#### EXERCISE BRIEF
Lines of the data that contain the word "left" are the ones to copy.

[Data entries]
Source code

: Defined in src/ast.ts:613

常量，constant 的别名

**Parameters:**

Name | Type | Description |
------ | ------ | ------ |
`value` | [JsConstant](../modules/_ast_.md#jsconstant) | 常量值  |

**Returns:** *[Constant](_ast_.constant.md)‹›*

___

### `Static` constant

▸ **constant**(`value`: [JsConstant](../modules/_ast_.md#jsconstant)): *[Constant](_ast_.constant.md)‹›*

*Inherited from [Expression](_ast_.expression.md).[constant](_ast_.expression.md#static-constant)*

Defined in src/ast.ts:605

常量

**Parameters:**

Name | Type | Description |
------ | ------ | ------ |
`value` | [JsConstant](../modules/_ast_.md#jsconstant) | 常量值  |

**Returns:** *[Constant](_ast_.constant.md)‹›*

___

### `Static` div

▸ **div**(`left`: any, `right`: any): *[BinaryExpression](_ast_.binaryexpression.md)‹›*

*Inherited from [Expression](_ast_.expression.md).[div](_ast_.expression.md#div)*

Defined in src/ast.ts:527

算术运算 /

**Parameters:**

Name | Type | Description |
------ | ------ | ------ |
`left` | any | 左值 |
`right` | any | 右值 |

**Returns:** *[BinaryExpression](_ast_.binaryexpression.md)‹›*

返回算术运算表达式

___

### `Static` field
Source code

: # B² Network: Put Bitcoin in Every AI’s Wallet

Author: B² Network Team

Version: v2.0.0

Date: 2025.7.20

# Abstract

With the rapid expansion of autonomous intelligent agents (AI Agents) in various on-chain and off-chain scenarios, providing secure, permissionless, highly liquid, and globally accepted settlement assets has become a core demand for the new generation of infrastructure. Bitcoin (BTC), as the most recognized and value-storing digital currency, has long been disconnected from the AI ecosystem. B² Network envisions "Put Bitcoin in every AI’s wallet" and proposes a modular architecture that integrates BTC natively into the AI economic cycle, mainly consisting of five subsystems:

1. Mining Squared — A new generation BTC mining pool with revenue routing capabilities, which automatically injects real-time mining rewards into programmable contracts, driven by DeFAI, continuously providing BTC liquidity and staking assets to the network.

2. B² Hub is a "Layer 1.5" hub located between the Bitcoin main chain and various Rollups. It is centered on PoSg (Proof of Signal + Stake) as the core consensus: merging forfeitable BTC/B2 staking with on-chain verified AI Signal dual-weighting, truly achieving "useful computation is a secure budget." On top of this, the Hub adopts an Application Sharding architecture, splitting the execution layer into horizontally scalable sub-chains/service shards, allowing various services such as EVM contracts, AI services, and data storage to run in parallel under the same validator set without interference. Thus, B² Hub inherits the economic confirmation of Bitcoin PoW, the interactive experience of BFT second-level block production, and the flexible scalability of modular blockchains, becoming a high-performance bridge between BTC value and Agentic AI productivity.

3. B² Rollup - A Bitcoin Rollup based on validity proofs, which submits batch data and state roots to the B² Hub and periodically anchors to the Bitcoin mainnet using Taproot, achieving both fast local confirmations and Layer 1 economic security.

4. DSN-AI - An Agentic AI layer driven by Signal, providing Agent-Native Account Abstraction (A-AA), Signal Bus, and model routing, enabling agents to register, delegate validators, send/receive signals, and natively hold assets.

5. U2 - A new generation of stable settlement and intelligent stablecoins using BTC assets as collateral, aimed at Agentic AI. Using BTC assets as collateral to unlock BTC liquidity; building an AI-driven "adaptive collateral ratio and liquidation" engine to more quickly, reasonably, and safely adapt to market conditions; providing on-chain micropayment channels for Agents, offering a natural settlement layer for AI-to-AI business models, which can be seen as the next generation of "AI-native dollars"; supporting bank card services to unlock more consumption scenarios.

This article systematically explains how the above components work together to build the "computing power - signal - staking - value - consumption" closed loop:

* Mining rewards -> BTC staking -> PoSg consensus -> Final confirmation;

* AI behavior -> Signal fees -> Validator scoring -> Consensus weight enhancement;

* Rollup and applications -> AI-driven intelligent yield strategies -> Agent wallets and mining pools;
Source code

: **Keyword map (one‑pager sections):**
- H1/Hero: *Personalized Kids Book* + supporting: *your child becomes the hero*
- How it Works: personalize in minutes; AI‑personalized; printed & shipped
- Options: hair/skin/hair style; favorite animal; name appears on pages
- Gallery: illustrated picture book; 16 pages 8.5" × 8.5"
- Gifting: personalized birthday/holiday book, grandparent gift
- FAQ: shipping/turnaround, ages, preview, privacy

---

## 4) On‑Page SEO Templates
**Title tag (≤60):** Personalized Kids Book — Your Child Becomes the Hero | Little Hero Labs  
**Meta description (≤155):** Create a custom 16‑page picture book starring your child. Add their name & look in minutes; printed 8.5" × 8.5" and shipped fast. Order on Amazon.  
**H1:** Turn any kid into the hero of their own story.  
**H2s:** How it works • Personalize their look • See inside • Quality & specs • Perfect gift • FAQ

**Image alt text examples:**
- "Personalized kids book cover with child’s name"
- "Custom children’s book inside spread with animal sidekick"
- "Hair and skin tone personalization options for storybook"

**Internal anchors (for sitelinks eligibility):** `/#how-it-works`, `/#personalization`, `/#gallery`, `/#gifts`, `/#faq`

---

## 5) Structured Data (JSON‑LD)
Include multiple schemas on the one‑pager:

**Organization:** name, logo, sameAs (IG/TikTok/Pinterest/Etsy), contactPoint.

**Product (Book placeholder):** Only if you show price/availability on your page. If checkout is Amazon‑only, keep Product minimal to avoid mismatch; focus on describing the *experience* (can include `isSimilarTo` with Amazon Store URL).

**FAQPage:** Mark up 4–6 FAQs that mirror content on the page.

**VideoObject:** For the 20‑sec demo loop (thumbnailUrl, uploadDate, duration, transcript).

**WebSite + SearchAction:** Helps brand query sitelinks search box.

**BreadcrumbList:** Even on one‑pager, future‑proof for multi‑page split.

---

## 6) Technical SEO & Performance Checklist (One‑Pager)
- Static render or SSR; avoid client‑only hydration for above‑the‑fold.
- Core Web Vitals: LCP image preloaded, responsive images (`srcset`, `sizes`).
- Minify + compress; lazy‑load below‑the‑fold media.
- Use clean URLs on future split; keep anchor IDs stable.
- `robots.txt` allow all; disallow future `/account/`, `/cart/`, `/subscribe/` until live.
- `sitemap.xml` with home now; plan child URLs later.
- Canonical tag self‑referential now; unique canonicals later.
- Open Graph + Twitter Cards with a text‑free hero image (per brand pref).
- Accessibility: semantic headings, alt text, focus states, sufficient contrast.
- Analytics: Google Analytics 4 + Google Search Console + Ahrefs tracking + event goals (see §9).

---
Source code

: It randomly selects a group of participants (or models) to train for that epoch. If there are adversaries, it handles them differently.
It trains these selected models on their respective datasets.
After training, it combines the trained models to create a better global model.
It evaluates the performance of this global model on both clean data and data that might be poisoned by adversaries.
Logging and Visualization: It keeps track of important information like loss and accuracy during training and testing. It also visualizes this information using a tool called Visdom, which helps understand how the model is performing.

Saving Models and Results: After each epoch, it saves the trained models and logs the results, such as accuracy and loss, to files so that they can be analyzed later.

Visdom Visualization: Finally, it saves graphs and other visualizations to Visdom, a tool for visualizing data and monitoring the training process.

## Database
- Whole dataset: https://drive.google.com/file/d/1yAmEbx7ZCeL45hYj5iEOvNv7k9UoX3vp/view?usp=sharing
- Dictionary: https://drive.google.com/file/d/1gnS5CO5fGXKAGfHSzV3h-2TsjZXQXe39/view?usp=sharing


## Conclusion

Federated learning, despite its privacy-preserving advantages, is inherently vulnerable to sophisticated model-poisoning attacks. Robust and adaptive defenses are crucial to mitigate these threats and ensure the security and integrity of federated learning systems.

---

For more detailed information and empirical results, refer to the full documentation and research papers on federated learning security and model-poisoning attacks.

#### TASK RESULT
▸ **div**(`left`: any, `right`: any): *[BinaryExpression](_ast_.binaryexpression.md)‹›*
`left` | any | 左值 |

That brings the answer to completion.